Echarle la culpa a los municipios incompetentes y corruptos, a las policías infiltradas por el crimen organizado, a los jueces que dan paso cotidiano a la impunidad, aun cuando puede haber en todo ello más de un grano de razón, no resuelve la crisis. Y la crisis es más profunda porque se ha vuelto cada vez más emocional. ¿Psicología social? En todo caso, sensibilidad social. Ha faltado calidez en el mensaje, quizá un poco de empatía, menos soberbia. No creo que sea pedir mucho para quienes anhelan ser parte del servicio público en una democracia. Si la política es el arte de lo posible, decía Bismarck, entonces la ambición también tiene que ir acompañada de modestia.
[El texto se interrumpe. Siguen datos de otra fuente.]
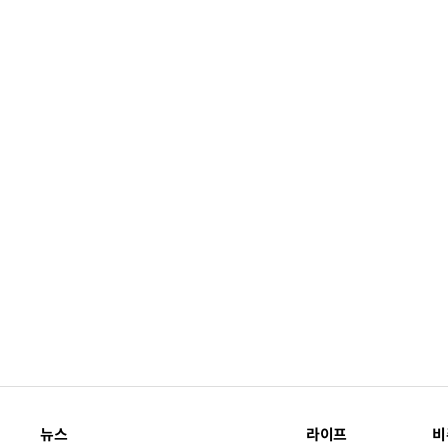
뉴스
라이프
비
Para entender la condición humana, hay que empezar por reconocer que lo afectivo es lo efectivo. Entender la protesta social como un fenómeno estrictamente político, es tanto como entender a la corrupción como un fenómeno estrictamente cultural. Hay raíces individuales y colectivas mucho más profundas, que son capaces de explicarlas mejor. Entender bien la protesta puede ser el inicio de la recuperación de la credibilidad y de la reconstitución del tejido social. El enfermo presentará entonces signos claros de mejoría. Ojalá que sea esa la evolución.